• **EXTRACTED TEXT**
------------------------------------------------
Building a PoC with AI Studio and a Ship-and-Iterate Mindset


At Umamii, the B2B Portal was the critical piece missing from our vision, the key to unlocking a two-sided marketplace and accelerating restaurant partner adoption. We set an ambitious goal to launch a V1 in just 60 days, but we immediately hit a classic startup bottleneck: our engineering team was deep in the weeds on our core consumer app.

Faced with a choice between waiting for engineering bandwidth or demonstrating the vision myself, I decided to build. I didn’t want a static Figma file to show stakeholders. I needed a living, breathing proof-of-concept to validate the flow and test our AI integration strategy.

Using Google AI Studio and the Gemini 3 Pro models, I went from a blank project to an interactive, mobile-responsive React prototype in exactly three days. While the application was powered by dummy data and mocked services, it allowed us to validate the end-to-end user experience without a single line of production backend code.

Zero to POC in 72 Hours

Moving this fast isn’t about skipping steps. It’s about compressing them. By treating Gemini like a Senior Lead Engineer, I was able to manage a full 3-day sprint essentially by myself.

The 3-Day Sprint

  • Day 1: Grounding the AI in Context. I started with a drafted PRD that detailed the core UX and flows. By feeding this into Gemini, I was able to brainstorm a robust data schema immediately. Defining TypeScript interfaces for ClaimStatus and RestaurantAmenities gave the AI a “source of truth” long before the first component was built.
  • Day 2: Logic and Visualization. I built the 3-step Claiming Wizard and an analytics dashboard using Recharts. I explicitly asked for a “clean, high-end dashboard layout,” and mocked the backend with simulated delays to make the app feel production-ready.
  • Day 3: The AI “Magic.” We implemented a feature where the portal analyzes a restaurant’s menu to generate an “Audience Persona.” Seeing AI generate business insights from raw menu data was the “aha!” moment that secured stakeholder buy-in.
------------------------------------------------
• **ASSIGNMENT 1**
Decide whether each statement agrees with the PoC article, answering yes or no and quoting the words that settle it: (a) the prototype was built in exactly three days; (b) the analytics dashboard was built on Day 1; (c) the prototype relied on production backend code.
• **ASSIGNMENT 2**
Swap "Figma file" for "slide deck" in the PoC article, and write out everything from "Faced with a" down to "AI integration strategy.".
------------------------------------------------
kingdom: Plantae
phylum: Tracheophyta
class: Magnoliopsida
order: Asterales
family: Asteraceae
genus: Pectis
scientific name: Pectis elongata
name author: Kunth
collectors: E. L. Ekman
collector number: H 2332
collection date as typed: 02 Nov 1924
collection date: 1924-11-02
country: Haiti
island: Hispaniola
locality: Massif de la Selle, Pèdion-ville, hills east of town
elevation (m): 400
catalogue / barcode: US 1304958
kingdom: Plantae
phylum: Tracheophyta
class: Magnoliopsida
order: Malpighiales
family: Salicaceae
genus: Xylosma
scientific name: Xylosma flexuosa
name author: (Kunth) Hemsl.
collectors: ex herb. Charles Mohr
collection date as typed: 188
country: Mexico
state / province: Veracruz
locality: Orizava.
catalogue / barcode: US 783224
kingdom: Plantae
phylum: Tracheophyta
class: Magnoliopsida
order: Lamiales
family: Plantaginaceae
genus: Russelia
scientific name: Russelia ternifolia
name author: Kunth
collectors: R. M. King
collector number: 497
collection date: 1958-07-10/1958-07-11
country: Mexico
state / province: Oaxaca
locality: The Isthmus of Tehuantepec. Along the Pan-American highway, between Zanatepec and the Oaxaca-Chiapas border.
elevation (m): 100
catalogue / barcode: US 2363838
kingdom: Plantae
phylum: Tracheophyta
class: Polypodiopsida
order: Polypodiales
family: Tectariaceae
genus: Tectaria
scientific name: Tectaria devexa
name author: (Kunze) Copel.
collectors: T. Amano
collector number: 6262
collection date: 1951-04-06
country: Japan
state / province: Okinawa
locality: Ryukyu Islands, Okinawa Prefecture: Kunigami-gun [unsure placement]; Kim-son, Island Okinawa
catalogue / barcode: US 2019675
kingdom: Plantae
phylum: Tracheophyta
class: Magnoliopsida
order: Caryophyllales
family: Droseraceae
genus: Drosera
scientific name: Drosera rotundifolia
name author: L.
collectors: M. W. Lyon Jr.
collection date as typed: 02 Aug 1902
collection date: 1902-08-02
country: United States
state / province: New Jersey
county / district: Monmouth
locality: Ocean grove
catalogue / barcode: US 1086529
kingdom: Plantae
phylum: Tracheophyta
------------------------------------------------
• **TASK RESULT 1**
(a) Yes: "I went from a blank project to an interactive, mobile-responsive React prototype in exactly three days."
(b) No: "Day 2: Logic and Visualization. I built the 3-step Claiming Wizard and an analytics dashboard using Recharts."
(c) No: "it allowed us to validate the end-to-end user experience without a single line of production backend code."

• **TASK RESULT 2**
Faced with a choice between waiting for engineering bandwidth or demonstrating the vision myself, I decided to build. I didn’t want a static slide deck to show stakeholders. I needed a living, breathing proof-of-concept to validate the flow and test our AI integration strategy.